Massimo Zanetti Beverage Group, holding di Villorba, provincia di Treviso, focalizzata sulla produzione di caffè, ha ceduto La San Marco al gruppo Seb, società francese quotata all’Euronext di Parigi e attiva a livello mondiale nella produzione di piccoli elettrodomestici per uso professionale e domestico (si veda qui il comunicato stampa).
Fondata nel 1920, la San Marco produce, commercializza e distribuisce macchine per caffè e macinacaffè professionali, realizzando la produzione in gran parte in Italia, a Gradisca d’Isonzo (Gorizia). Prima dell’operazione, il capitale era detenuto da Massimo Zanetti Beverage Group spa (85,31%), Anna Rosa Caeran (5,77%), quote proprie de La San Marco spa (5,08%), Suzanne Penot (1,28%), Veronique Armellin (1,28%), Axel Adrien Tam Armellin (0,64%) e Ariane Bucovineanu (0,64%).

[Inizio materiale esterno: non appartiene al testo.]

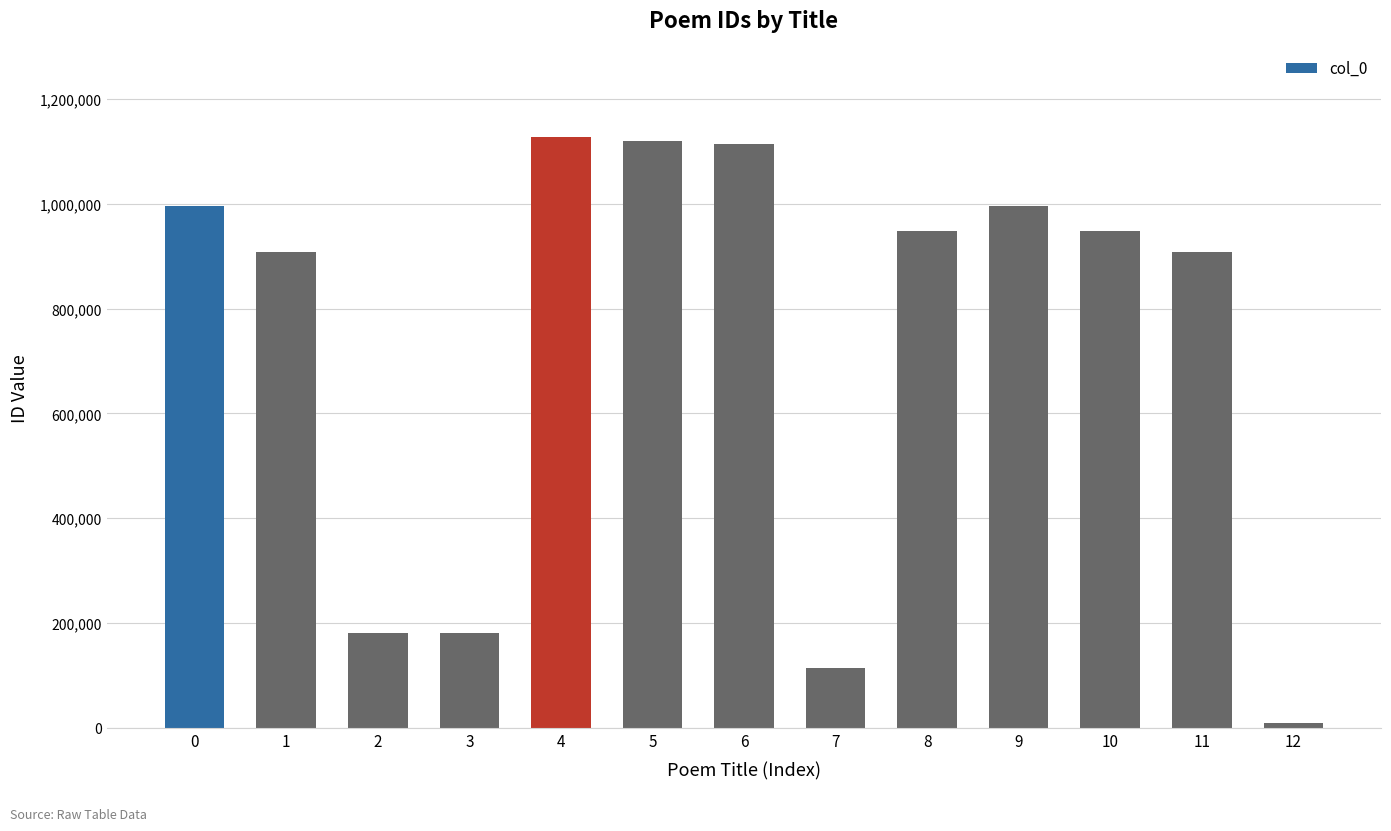

What is the greatest value displayed?

1126930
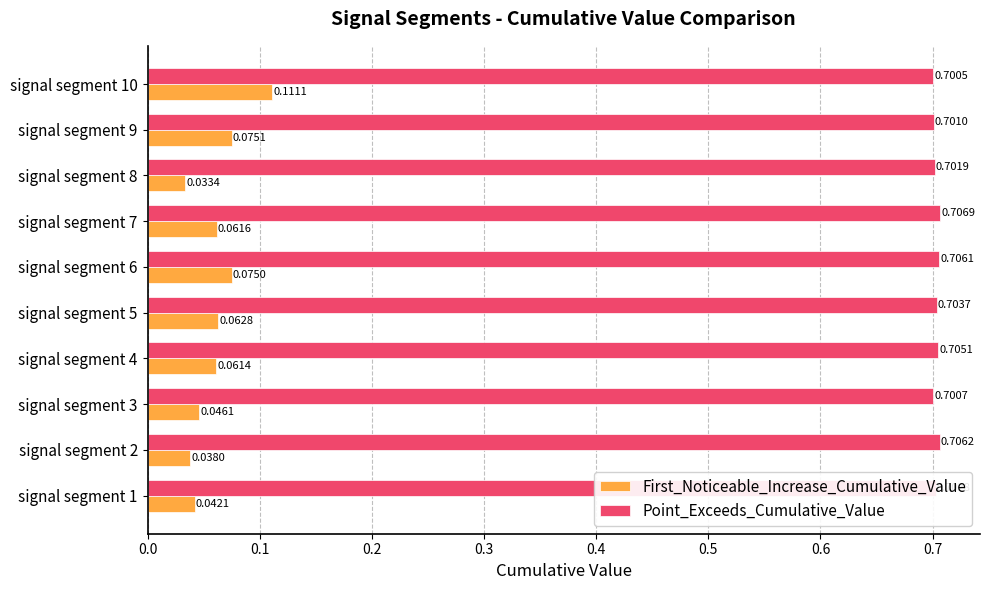

List the labels in order of Point_Exceeds_Cumulative_Value value, smallest first.

signal segment 10, signal segment 3, signal segment 9, signal segment 8, signal segment 1, signal segment 5, signal segment 4, signal segment 6, signal segment 2, signal segment 7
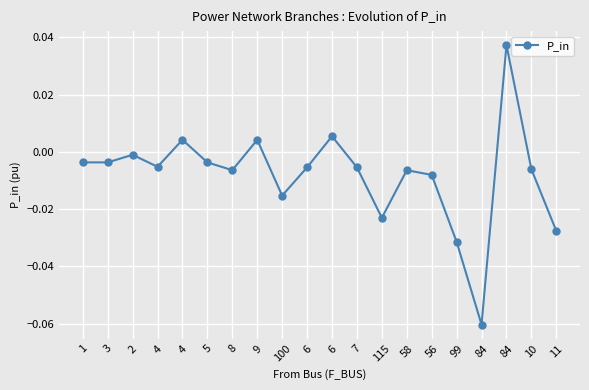

Rank the categories by value from lowest to highest.

84, 99, 11, 115, 100, 56, 58, 8, 10, 7, 6, 4, 5, 3, 1, 2, 9, 4, 6, 84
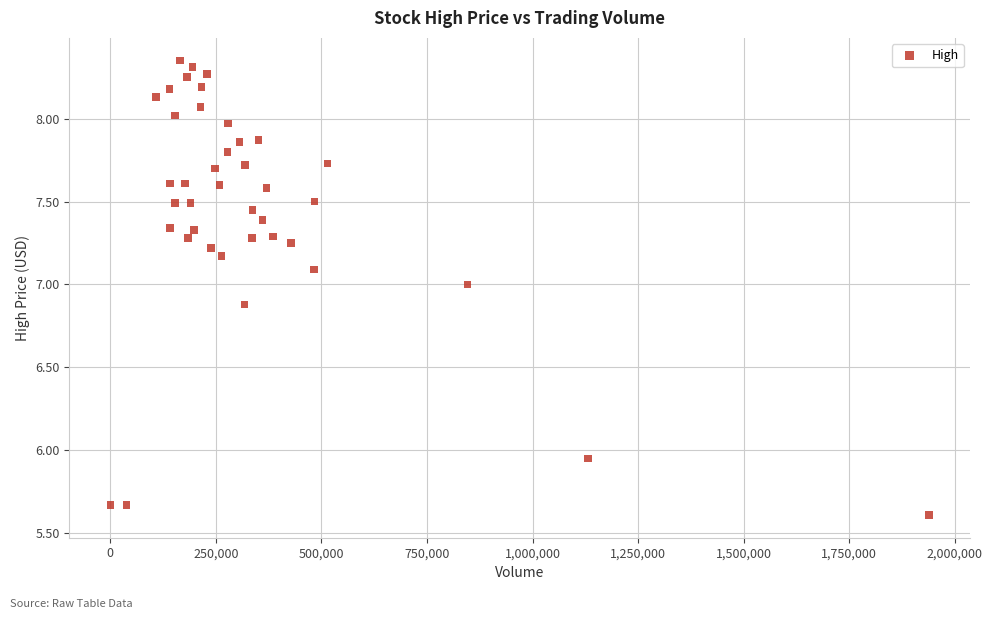

What is the range of Y values (max minus min)?

2.7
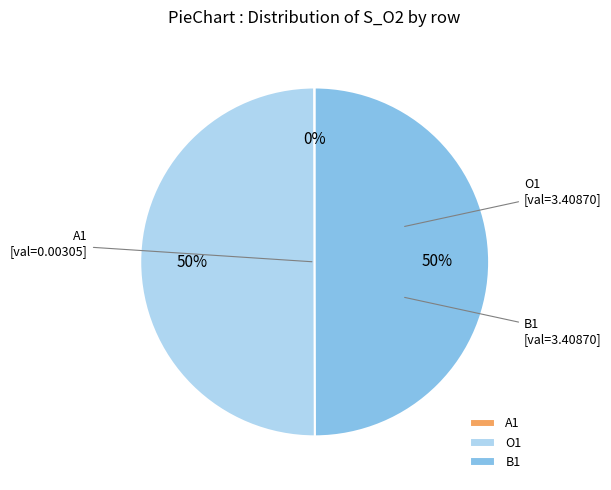

The B1 slice represents 57% of the pie. True or false?

False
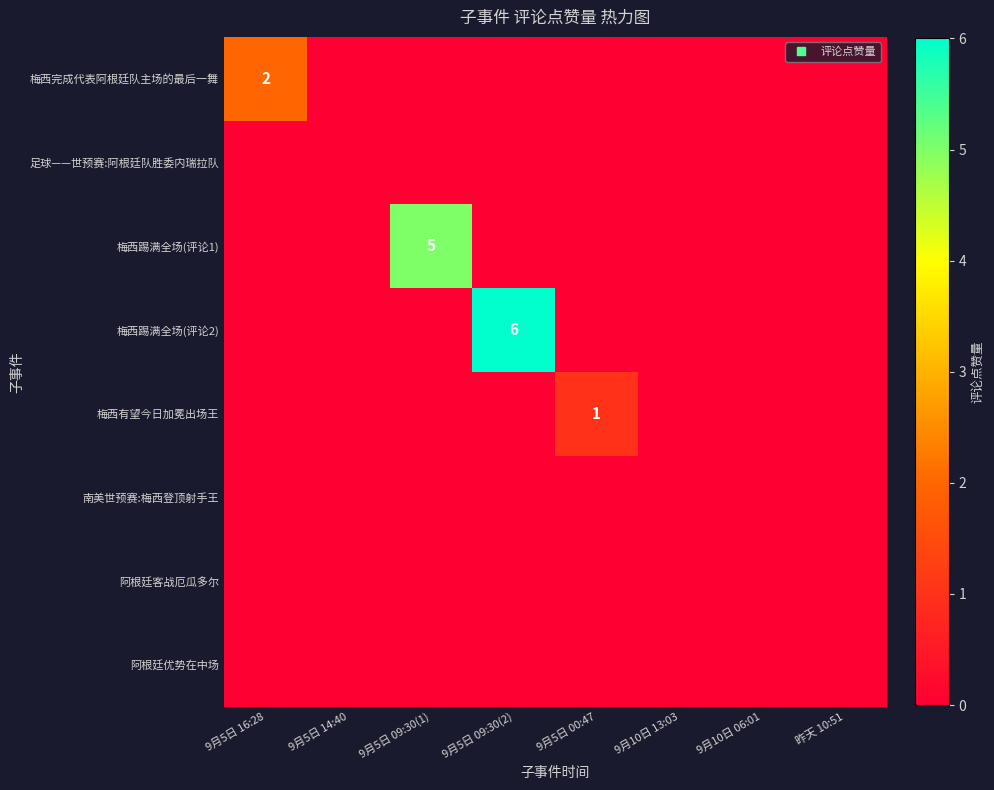

At which category is the sum across all series the highest?

9月5日 09:30(2)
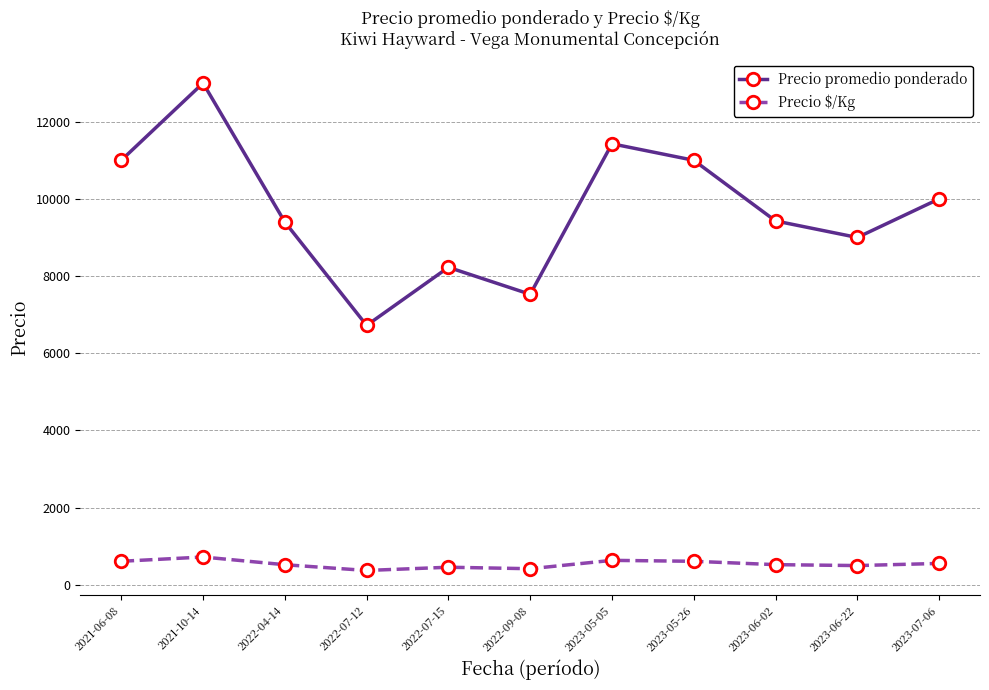

What is the value of the Precio $/Kg point at the 8th from the left?

611.0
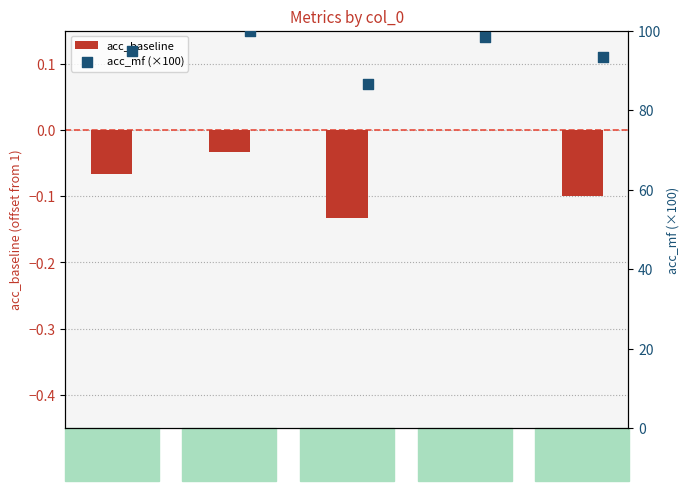

What are all the series names shown in the legend?

acc_baseline, acc_mf (×100)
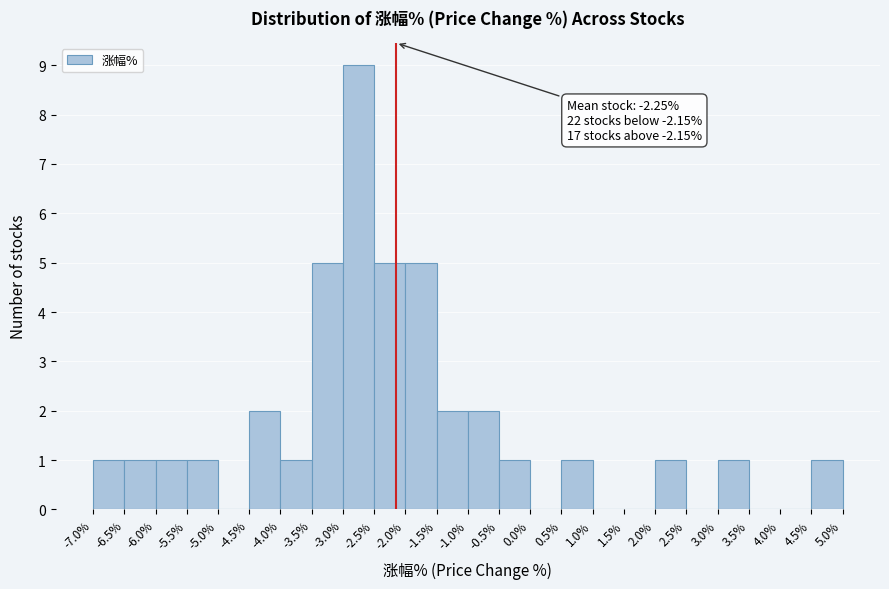

Which range on the x-axis has the tallest bar?

-3.0% to -2.5%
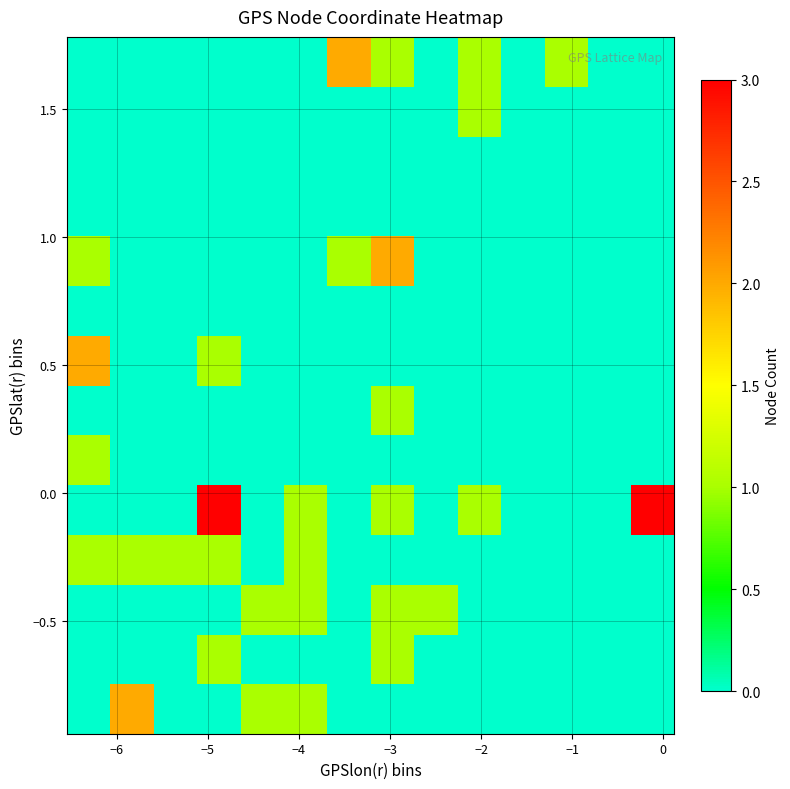

What is the maximum value shown in the chart?

3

La società ha chiuso il 2021 con ricavi pari a 16,4 milioni, un ebitda di 1,6 milioni e una liquidità netta pari a 1,6 milioni (si veda qui il report di Leanus, dopo essersi registrati gratuitamente).
L’acquisizione “è in linea con la volontà del gruppo di accelerare il suo sviluppo nel segmento di mercato professionale, in rapida crescita e particolarmente remunerativo. Insieme continueremo la nostra ambiziosa crescita nel settore professionale”, ha dichiarato Thierry de La Tour d’Artaise, presidente di Groupe SEB, che nel 2022 ha registrato un fatturato nel settore professionale pari a 725 milioni di euro, con un aumento del 15,6%, di cui il 9,2% di crescita organica.
E Massimo Zanetti, presidente di Massimo Zanetti Beverage Group, ha spiegato: “Questo accordo permetterà al nostro gruppo, che nel 2022 ha superato 1,4 miliardi di fatturato, di focalizzarsi sul proprio core business, per cogliere le potenzialità di crescita dei nostri marchi internazionali, tra cui il marchio Segafredo, sinonimo dal 1960 del caffè espresso italiano, e parallelamente di sviluppare i nuovi trend dei mercati locali, grazie alla nostra identità capace di fondere la tradizione con le nuove tendenze di mercato”.
La storia di Massimo Zanetti Beverage Group parte dagli anni’70, quando Massimo Zanetti ha intrapreso un percorso di crescita avviato con l’acquisto della torrefazione bolognese Segafredo, proseguito successivamente, negli anni ottanta e novanta, con l’espansione all’estero, in Portogallo, Francia ed Austria e, successivamente, in Sud America. Gli anni duemila sono stati fondamentali per proseguire nella crescita del gruppo che, mentre ha ampliato la propria presenza in nord Europa acquistando la società finlandese Meira, é anche entrato nel mercato statunitense attraverso l’acquisizione dell’attuale MZB USA. Risale a quegli anni anche la creazione di Segafredo Zanetti Coffee System, specializzata in soluzioni ad alto contenuto di servizio al consumatore e al settore Office Coffee Service.
Massimo Zanetti Beverage Group ha chiuso il 2021 con 844 milioni di euro di ricavi, 30 milioni di ebitda e un indebitamento netto di 354 milioni (si veda qui il report di Leanus, dopo essersi registrati gratuitamente). Ma il dato di bilancio non riflette ancora appieno la crescita della società avvenuta nel corso di quell’anno, con un fatturato pro-forma che si era già attestato intorno a 1,2 miliardi di euro, a valle delle tante nuove aperture di caffetterie in giro per il mondo e soprattutto dell’acquisizione di Saicaf, storica azienda barese produttrice dell’omonimo caffé (si veda qui il comunicato stampa) e di Hoja Verde Gourmet Hovgo, con sede in Ecuador, il cui stabilimento produttivo, situato a Cayambe, a 70 chilometri da Quito, produce caffè e cioccolato partendo da materie prime selezionate di primissima qualità garantendo il controllo dell’intera filiera (si veda qui il comunicato stampa).
Ricordiamo che il gruppo era stato delistato nel febbraio 2021, a seguito dell’opa lanciata nell’autunno 2020 dallo stesso imprenditore Massimo Zanetti, attraverso il veicolo MZ Holding, sulle azioni in circolazione non in suo possesso (si veda altro articolo di BeBeez). A quel punto Zanetti aveva ragionato sulla possibilità di aprire il capitale a fondi di private equity, cedendo una quota del 30%, cioé la stessa quota che costituiva il flottante di Borsa, per accompagnare l’azienda nel suo piano di sviluppo a livello internazionale. (si veda altro articolo di BeBeez). Questo progetto però non si è concretizzato e l’imprenditore da allora è andato avanti da solo.